Stored data entries:
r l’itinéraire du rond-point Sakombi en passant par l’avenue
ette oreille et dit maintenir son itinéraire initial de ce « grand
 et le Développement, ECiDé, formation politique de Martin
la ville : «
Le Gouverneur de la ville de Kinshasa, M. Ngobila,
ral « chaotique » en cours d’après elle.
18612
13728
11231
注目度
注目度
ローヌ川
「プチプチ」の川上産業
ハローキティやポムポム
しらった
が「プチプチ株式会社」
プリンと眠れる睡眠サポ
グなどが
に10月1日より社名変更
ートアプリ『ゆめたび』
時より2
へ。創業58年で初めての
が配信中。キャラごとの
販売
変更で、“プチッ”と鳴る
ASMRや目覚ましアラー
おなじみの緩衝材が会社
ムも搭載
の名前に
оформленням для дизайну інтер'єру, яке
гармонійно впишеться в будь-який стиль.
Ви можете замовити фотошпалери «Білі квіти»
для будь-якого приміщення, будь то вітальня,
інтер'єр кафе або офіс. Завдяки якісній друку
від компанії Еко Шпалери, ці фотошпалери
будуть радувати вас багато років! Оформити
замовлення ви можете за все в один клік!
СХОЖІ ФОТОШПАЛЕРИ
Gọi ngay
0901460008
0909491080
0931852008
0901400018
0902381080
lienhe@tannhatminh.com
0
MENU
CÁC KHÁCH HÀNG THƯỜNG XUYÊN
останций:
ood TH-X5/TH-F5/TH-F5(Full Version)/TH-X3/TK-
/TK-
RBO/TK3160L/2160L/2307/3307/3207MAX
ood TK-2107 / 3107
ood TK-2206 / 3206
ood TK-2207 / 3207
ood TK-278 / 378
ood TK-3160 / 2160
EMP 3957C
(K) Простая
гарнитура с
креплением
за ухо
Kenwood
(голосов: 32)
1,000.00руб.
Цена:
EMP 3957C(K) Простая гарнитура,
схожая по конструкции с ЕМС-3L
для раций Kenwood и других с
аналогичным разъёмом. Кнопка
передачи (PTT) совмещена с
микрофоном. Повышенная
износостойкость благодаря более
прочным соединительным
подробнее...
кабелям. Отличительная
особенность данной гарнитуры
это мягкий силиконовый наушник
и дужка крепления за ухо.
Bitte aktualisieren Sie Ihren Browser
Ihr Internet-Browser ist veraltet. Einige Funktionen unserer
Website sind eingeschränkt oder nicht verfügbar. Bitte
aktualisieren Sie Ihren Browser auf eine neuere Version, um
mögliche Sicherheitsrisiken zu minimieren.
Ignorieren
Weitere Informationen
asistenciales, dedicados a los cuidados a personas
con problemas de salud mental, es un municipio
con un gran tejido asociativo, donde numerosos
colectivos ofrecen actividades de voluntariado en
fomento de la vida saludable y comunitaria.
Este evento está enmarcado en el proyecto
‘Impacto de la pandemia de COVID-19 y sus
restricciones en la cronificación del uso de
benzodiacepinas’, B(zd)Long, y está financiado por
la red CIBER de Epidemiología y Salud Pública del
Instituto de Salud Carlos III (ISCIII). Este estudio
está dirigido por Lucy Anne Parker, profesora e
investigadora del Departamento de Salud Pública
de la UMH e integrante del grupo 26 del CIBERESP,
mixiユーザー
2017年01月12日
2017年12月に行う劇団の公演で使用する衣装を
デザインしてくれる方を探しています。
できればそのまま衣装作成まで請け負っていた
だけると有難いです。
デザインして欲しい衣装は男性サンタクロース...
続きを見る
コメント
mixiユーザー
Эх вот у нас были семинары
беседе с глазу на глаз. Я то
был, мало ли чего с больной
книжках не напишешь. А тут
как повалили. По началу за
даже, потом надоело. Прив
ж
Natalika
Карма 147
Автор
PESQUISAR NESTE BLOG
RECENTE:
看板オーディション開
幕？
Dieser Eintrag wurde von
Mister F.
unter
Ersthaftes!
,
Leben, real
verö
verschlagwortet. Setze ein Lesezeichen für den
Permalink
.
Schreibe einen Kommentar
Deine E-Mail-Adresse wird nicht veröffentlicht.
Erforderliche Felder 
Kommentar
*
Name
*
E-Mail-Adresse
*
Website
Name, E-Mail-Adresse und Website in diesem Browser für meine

◆ Exercise details ◆
Once the lines of the entries containing the word "Website" have been counted, report the number alone.

◆ Exercise result ◆
3